Alito aded that nobody questioned whether First Amendment rights extended to the corporation that broadcast the awards speech during which Nicole Richie swore on air, an episode immortalized in Fox v Federal Communications Commission.
Alito censored himself when repeating Richie’s quote to the conservative crowd: “Have you ever tried to get cow bleep out of a Prada purse, it’s not so bleeping simple.”
Alito said the real issue is whether free speech rights “should be limited to certain preferred corporations, namely those media organizations.” And with the proliferation of the Internet and social media, the line is getting more blurry between individuals and media, he said.
The crowd heard a few zingers from Alito about how he learned constitutional law. Alito said Yale assigned him to the class of Charles Reich, a professor who had written several popular books about the decline of society. Reich thought “redemption could be found in the college hippie,” Alito said.

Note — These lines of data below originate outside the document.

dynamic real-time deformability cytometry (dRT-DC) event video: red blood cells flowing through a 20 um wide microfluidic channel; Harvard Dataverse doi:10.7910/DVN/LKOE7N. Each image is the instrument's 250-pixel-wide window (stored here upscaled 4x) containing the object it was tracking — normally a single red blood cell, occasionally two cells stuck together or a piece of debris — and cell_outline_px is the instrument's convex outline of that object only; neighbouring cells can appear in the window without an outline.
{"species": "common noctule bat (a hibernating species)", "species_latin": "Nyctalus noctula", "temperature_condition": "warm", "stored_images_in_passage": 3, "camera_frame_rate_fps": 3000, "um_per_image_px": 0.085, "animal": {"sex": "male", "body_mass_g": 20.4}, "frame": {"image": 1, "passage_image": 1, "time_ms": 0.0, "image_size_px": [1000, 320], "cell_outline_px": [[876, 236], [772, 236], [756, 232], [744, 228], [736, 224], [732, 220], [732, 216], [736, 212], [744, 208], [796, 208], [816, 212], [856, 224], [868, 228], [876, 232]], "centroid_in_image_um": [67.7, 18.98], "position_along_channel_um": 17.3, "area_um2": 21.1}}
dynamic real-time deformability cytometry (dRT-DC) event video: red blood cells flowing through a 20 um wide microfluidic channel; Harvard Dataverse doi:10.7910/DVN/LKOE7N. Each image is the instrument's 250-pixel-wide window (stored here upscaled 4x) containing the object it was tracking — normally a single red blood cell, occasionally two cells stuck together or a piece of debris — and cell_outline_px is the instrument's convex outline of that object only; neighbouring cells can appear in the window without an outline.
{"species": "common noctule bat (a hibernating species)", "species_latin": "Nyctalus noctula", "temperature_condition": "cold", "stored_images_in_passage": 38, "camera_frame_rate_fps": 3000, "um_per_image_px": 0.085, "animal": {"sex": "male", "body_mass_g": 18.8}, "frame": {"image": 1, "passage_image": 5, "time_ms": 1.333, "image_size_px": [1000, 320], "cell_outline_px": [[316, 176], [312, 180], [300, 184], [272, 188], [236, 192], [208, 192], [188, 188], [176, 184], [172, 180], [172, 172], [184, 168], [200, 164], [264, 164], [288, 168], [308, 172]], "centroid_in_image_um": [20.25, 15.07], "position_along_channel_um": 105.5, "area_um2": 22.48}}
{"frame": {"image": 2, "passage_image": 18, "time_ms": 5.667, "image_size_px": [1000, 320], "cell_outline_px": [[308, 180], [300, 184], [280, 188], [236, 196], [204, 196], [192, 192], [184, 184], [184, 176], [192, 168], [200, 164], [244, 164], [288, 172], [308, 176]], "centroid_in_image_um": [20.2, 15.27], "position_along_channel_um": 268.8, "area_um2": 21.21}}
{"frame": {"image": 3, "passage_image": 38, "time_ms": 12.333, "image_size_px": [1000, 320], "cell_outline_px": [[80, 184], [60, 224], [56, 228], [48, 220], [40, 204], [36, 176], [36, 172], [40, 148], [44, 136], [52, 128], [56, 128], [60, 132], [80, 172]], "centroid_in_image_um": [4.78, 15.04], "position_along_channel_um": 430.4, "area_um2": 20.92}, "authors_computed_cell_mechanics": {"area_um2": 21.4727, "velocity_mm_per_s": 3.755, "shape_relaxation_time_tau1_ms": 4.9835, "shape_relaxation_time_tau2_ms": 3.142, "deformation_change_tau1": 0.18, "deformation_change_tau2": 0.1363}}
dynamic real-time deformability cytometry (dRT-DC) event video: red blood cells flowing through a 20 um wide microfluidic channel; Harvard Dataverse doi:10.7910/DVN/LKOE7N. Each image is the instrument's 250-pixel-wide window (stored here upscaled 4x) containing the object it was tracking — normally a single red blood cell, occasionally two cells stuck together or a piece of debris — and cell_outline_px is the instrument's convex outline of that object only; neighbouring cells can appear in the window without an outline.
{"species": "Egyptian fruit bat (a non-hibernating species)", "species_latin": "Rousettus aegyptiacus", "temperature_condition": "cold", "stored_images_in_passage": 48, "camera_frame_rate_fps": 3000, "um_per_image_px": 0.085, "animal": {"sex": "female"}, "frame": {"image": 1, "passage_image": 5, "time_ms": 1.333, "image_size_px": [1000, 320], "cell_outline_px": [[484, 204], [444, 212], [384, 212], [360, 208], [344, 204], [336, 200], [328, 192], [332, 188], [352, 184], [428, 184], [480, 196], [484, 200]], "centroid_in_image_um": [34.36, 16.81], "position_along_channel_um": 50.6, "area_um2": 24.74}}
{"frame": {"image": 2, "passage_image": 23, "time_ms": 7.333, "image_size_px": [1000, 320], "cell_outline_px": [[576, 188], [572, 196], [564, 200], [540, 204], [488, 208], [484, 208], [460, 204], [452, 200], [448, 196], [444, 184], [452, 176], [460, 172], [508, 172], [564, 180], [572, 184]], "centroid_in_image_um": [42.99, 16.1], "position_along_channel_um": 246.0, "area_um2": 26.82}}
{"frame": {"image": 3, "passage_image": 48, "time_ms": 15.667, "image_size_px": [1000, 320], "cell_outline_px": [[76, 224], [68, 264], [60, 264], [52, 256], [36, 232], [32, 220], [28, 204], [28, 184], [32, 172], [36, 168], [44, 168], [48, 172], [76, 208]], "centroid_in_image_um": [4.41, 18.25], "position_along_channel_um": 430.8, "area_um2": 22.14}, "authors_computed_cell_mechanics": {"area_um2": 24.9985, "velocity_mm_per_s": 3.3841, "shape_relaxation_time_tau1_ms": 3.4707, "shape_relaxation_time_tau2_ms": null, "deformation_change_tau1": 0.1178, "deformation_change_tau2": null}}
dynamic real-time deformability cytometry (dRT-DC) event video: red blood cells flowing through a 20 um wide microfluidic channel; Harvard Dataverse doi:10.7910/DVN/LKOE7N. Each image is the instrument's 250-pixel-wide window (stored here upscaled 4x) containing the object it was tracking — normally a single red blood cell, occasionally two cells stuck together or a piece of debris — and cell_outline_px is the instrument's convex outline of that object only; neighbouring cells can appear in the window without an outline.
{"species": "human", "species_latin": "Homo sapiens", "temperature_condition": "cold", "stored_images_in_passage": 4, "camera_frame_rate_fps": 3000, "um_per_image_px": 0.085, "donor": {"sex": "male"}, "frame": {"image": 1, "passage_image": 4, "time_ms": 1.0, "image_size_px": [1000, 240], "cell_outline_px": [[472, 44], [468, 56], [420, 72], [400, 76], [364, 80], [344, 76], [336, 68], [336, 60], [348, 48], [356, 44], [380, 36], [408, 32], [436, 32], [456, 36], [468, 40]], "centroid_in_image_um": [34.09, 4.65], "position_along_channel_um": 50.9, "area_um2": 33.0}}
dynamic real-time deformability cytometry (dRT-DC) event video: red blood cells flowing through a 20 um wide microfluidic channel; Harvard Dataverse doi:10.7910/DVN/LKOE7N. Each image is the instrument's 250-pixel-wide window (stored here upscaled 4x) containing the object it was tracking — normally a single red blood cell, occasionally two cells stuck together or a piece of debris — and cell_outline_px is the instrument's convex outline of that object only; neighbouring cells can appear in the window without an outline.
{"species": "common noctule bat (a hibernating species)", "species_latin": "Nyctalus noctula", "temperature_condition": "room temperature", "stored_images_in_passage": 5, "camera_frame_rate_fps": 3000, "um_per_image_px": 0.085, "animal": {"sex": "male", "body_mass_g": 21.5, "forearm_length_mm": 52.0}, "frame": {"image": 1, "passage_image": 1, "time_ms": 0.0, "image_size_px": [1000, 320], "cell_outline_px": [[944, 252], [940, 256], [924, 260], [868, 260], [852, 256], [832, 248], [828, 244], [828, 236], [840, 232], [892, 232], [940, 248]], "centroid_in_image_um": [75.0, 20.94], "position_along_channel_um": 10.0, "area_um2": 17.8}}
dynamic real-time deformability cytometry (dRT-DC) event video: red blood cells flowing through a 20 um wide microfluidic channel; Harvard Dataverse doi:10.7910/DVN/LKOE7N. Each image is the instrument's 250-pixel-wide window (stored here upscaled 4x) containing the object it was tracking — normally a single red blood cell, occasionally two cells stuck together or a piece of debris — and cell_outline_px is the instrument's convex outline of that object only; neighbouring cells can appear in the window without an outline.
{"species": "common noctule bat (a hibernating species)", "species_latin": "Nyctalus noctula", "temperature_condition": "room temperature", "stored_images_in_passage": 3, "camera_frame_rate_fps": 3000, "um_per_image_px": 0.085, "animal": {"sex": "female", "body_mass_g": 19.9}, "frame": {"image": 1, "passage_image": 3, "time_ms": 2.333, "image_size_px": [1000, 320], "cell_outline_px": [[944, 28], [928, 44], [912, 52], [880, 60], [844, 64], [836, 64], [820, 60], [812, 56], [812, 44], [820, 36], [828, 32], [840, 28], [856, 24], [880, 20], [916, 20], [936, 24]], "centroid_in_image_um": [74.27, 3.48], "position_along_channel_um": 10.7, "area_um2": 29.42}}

Reich started asking each student why they wanted to become a lawyer, and then engaged them in an extended debate. “This went on for weeks,” Alito said. The point he was trying to get across was that “there are no livable lives to be lived in the law.”
Reich also spent class time telling the students about a law firm at which one partner died during a tirade against an associate and another committed suicide by jumping down the elevator shaft.
One day, someone brought wine into class. “He began to chant, ‘Who put the acid in the wine, who put the acid in the wine,’ and that was the end of the class for the day,” Alito said. Soon, there was a note on the class door: “I have found it necessary to go to San Francisco, the rest of the classes are cancelled.”
“That was the end of my instruction in constitutional law,” Alito said, to applause from the audience. “I was forced to teach myself.”
Alito quipped that there were several books about constitutional law to buy and read, “but a beginner might start out by actually reading the text of the constitution.”
“It is hard not to notice that Congress’ powers are limited,” Alito said. “And you will see there is an amendment that comes right after the First Amendment, and there’s another that comes after the Ninth Amendment. Those are just a couple of examples.”